METHODS:  The real estate transaction data were cleaned to remove duplicate entries, standardize test result formats, and eliminate outliers. Data were geocoded and mapped by contaminant (arsenic and nitrates). We calculated descriptive statistics for the entire state and for each county including the percentage of test results that met or exceeded safe drinking water standards, the number of test results submitted by year, the range and the maximum of test result values. We analyzed the data by contaminant for statistically significant clusters using a global measure of spatial association (Getis-Ord General G statistic) and a local measure of spatial association (Getis-Ord Gi* statistic). 
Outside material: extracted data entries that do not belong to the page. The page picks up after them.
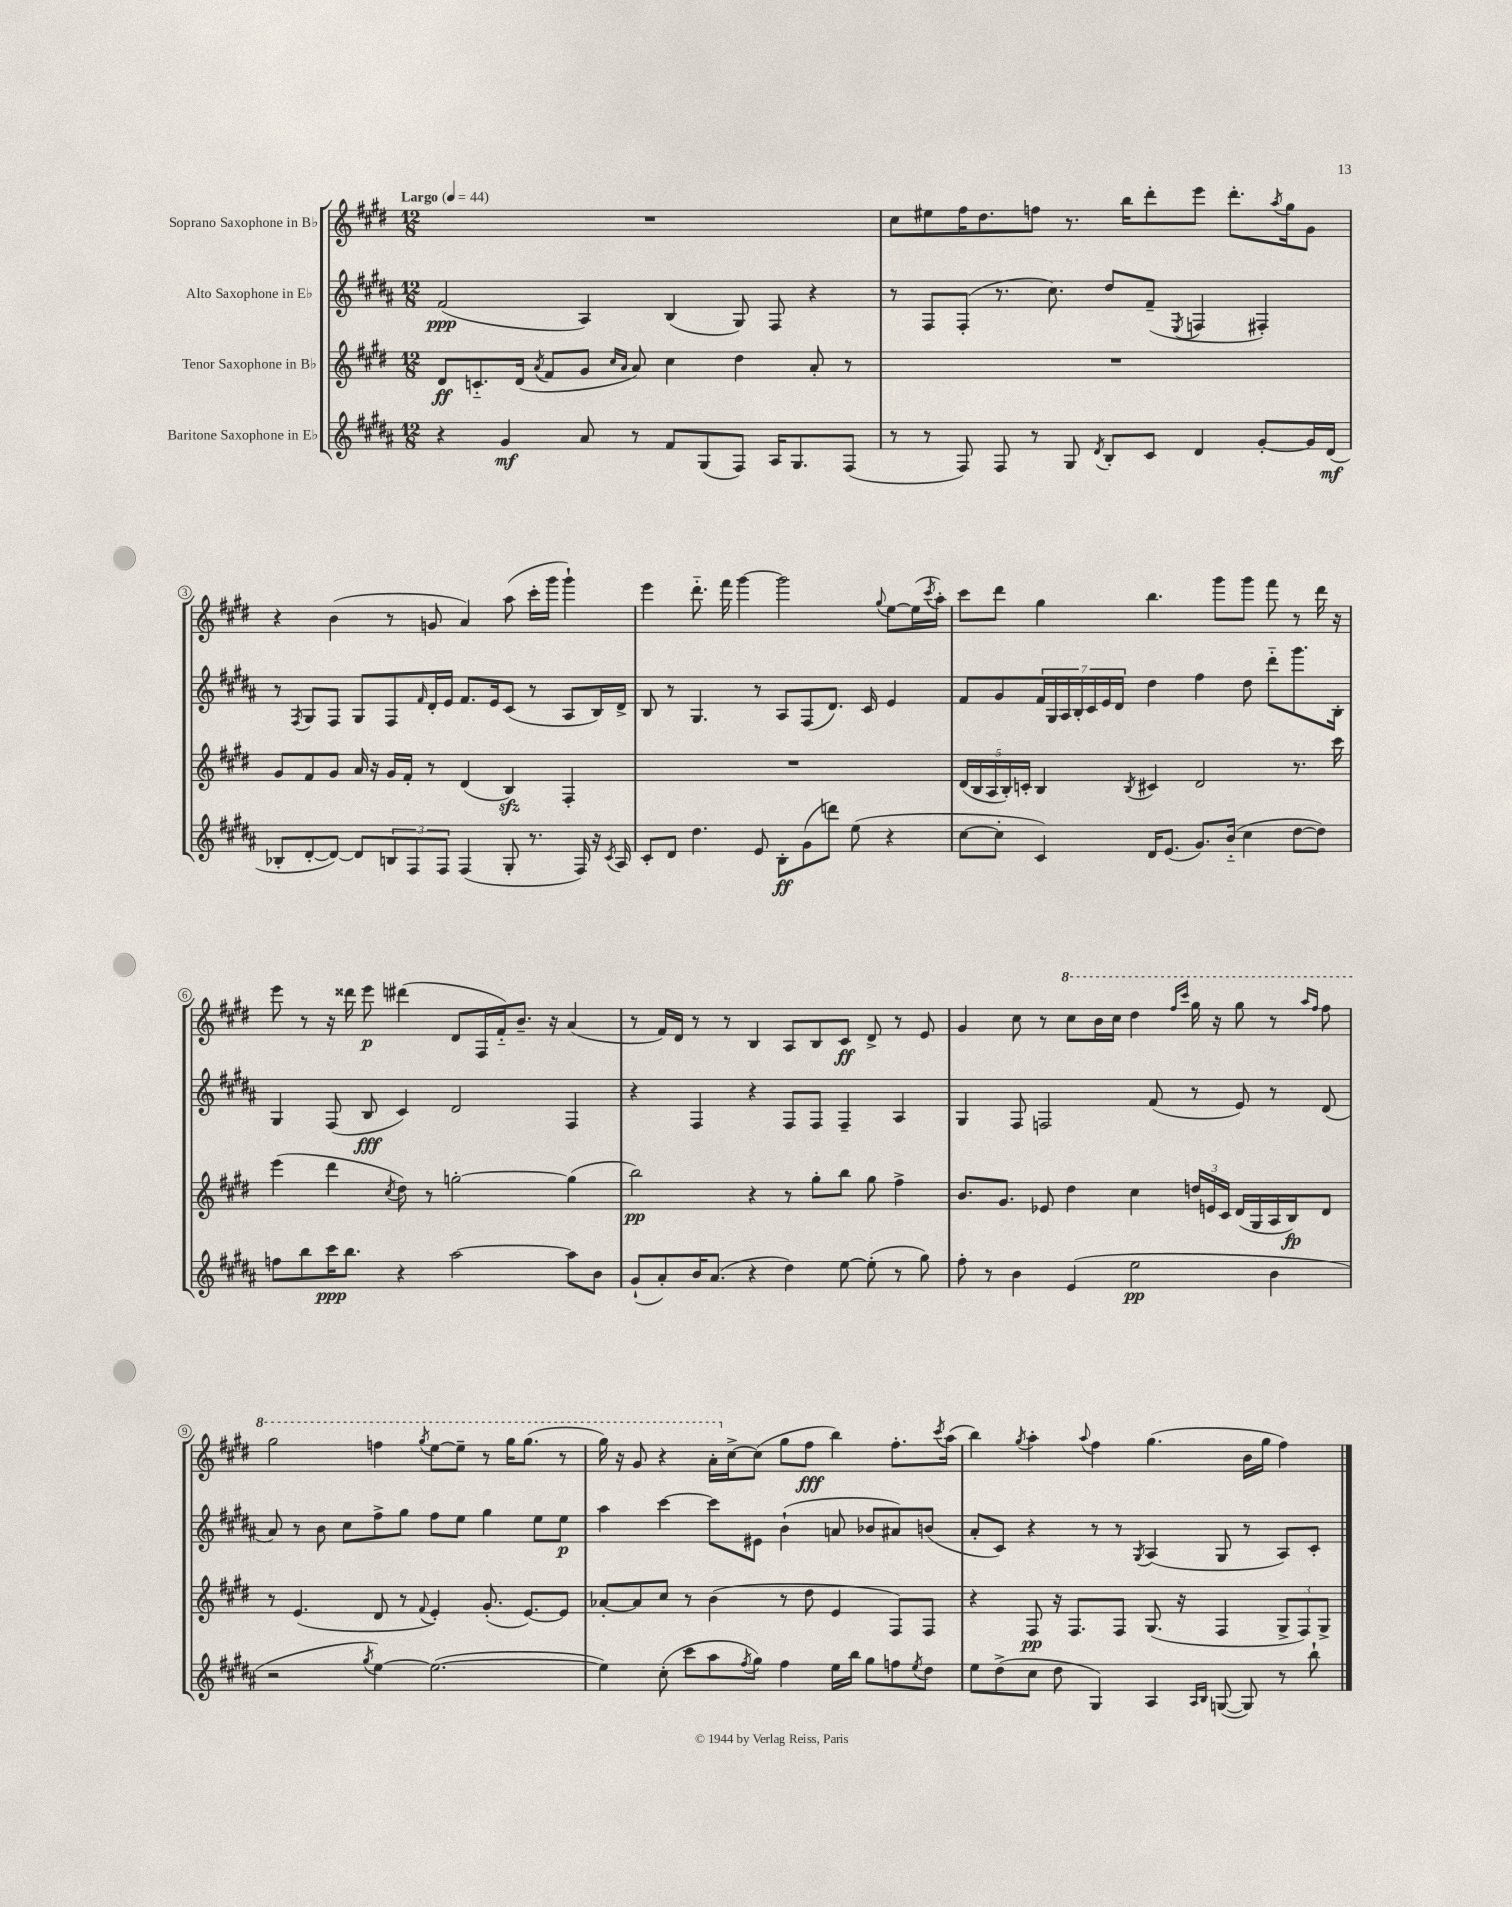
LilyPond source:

<<
\new StaffGroup <<
\new Staff = "s0" \with { instrumentName = "Soprano Saxophone in Bb" } {
    \clef treble \key e \major \numericTimeSignature \time 12/8 \tempo "Largo" 4 = 44
    R1. |
    cis''8 eis''8 fis''16 dis''8. f''8 r8. b''16 dis'''8-. e'''8 dis'''8.-. \acciaccatura { a''8 } gis''16 gis'8 |
    r4 b'4( r8 g'8 a'4) a''8( cis'''16-. gis'''16 gis'''4-!) |
    e'''4 dis'''8.-_ fis'''16 gis'''4~ gis'''2 \appoggiatura { gis''8 } e''8~ e''16( \acciaccatura { cis'''8 } a''16-.) |
    cis'''8 dis'''8 gis''4 b''4. gis'''8 gis'''8 fis'''8 r8 dis'''16 r16 |
    e'''8 r8 r16 disis'''16 e'''8\p dis'''4( dis'8 fis16 fis'16-_) b'8.-- r16 a'4( |
    r8 fis'16) dis'16 r8 r8 b4 a8 b8 cis'8\ff dis'8-> r8 e'8 |
    gis'4 cis''8 r8 \ottava #1 cis'''8 b''16 cis'''16 dis'''4 \grace { fis'''16 cis''''16 } gis'''16 r16 gis'''8 r8 \grace { a'''16 fis'''16 } fis'''8 |
    gis'''2 f'''4 \acciaccatura { gis'''8 } e'''8~ e'''8-- r8 gis'''16 gis'''8.( r8 |
    gis'''16) r16 gis''8 r4 a''16-. \ottava #0 cis''16~-> cis''8( gis''8 fis''8\fff b''4) fis''8.-. \acciaccatura { cis'''8 } a''16( |
    b''4) \acciaccatura { gis''8 } a''4-. \appoggiatura { a''8 } fis''4 gis''4.( b'16 gis''16 fis''4) \bar "|." |
}
\new Staff = "s1" \with { instrumentName = "Alto Saxophone in Eb" } {
    \clef treble \key b \major \numericTimeSignature \time 12/8
    fis'2\ppp( ais4) b4( gis8) fis8 r4 |
    r8 fis8 fis8-.( r8. cis''8.) dis''8 fis'8--( \acciaccatura { e8 } f4 fis4-.) |
    r8 \acciaccatura { fis8 } gis8 fis8 gis8 fis8 \grace { fis'16 } dis'16-. e'16 fis'8. e'16 cis'8( r8 ais8 b16) dis'16-> |
    b8 r8 gis4. r8 ais8 fis8( dis'8.) cis'16 e'4 |
    fis'8 gis'8 \tuplet 7/4 { fis'16 gis16 ais16 b16-. cis'16 e'16 dis'16 } dis''4 fis''4 dis''8 dis'''8-_ gis'''8. b16-. |
    gis4 fis8( b8\fff cis'4) dis'2 fis4 |
    r4 fis4 r4 fis8 fis8 fis4-- ais4 |
    gis4 fis8 f2 fis'8( r8 e'8) r8 dis'8( |
    ais'8) r8 b'8 cis''8 fis''8-> gis''8 fis''8 e''8 gis''4 e''8 e''8\p |
    ais''4 cis'''4~ cis'''8 eis'8 b'4-!( a'8 bes'8 ais'8) b'8( |
    ais'8-. cis'8) r4 r8 r8 \acciaccatura { gis8 } ais4( gis8 r8 ais8) cis'8-. \bar "|." |
}
\new Staff = "s2" \with { instrumentName = "Tenor Saxophone in Bb" } {
    \clef treble \key e \major \numericTimeSignature \time 12/8
    dis'8\ff c'8.-_ dis'16( \acciaccatura { a'8 } fis'8 gis'8 \grace { cis''16 a'16 } a'8) cis''4 dis''4 a'8-. r8 |
    R1. |
    gis'8 fis'8 gis'8 a'16 r16 gis'16 fis'16-. r8 dis'4( b4\sfz) fis4-. |
    R1. |
    \tuplet 5/4 { dis'16( b16 a16 b16-.) c'16-. } b4 \acciaccatura { b8 } cis'4 dis'2 r8. cis'''16 |
    e'''4( dis'''4 \acciaccatura { cis''8 } dis''8) r8 g''2~-. g''4( |
    b''2\pp) r4 r8 gis''8-. b''8 gis''8 fis''4-> |
    b'8. gis'8. ees'8 dis''4 cis''4 \tuplet 3/2 { d''16 e'16 cis'16 } dis'16( gis16 a16 b16\fp) dis'8 |
    r8 e'4.( dis'8 r8 \appoggiatura { fis'8 } e'4-.) gis'8.-.( e'8.~) e'8 |
    aes'8~-. aes'8 cis''8 r8 b'4( r8 dis''8 e'4 fis8) fis8 |
    r4 fis8\pp r16 fis8. fis8 gis8.( r16 fis4 \tuplet 3/2 { gis8-> fis8) gis8-> } \bar "|." |
}
\new Staff = "s3" \with { instrumentName = "Baritone Saxophone in Eb" } {
    \clef treble \key b \major \numericTimeSignature \time 12/8
    r4 gis'4\mf ais'8 r8 fis'8 gis8( fis8) ais16 gis8. fis8( |
    r8 r8 fis8) fis8 r8 gis8 \acciaccatura { dis'8 } b8-. cis'8 dis'4 gis'8~-. gis'16 dis'16\mf( |
    bes8-. dis'8~-. dis'8~) dis'8 \tuplet 3/2 { b8 fis8 fis8 } fis4( gis8-. r8. fis16) r16 \acciaccatura { cis'8 } ais16 |
    cis'8-. dis'8 dis''4. e'8 b8-.\ff gis'8( d'''8) e''8( r4 |
    cis''8~ cis''8-. cis'4) dis'16 e'8.( gis'8.) b'16-_( cis''4 dis''8~ dis''8) |
    f''8 b''8 cis'''16\ppp b''8. r4 ais''2~ ais''8 b'8 |
    gis'8-!( ais'8-.) b'16 ais'8.( r4 dis''4) e''8~ e''8-.( r8 gis''8) |
    fis''8-. r8 b'4 e'4( e''2\pp b'4 |
    r2 \acciaccatura { gis''8 } e''4~) e''2.~( |
    e''4) cis''8-.( cis'''8 ais''8 \acciaccatura { fis''8 } gis''8) fis''4 e''16 b''16 gis''8 f''8 \acciaccatura { e''8 } dis''8 |
    e''8 dis''8->( cis''8 dis''8 gis4) ais4 \grace { ais16 b16 } g8~( g8) r8 b''8-! \bar "|." |
}
>>
>>
\layout { \context { \Score \override BarNumber.stencil = #(make-stencil-circler 0.1 0.3 ly:text-interface::print) } }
RESULTS:  The real estate transaction database contains over 9,000 arsenic samples. Of these, 3.4% met or exceeded the safe drinking water standard of 10 ppb. 89.3% of arsenic samples were below detectable levels. The real estate transaction database contains over 24,000 nitrate samples.  Of these, 1.6% met or exceeded safe drinking water standards of 10 ppm. 82.5% of samples had a nitrates result below background levels.  Visual assessment of mapped arsenic and nitrate test results suggested clustering of high values in areas known to be at higher risk because of the underlying geology or human activity. Local and global measures of spatial association indicated statistically significant clusters for both contaminants.

CONCLUSIONS:  Test results from real estate transactions provide a unique source of public health surveillance data for contaminants in Oregon’s unregulated drinking water sources. Analysis of the real estate transaction data can be used to guide future outreach efforts to areas of the state with higher frequency of elevated arsenic and nitrate test results.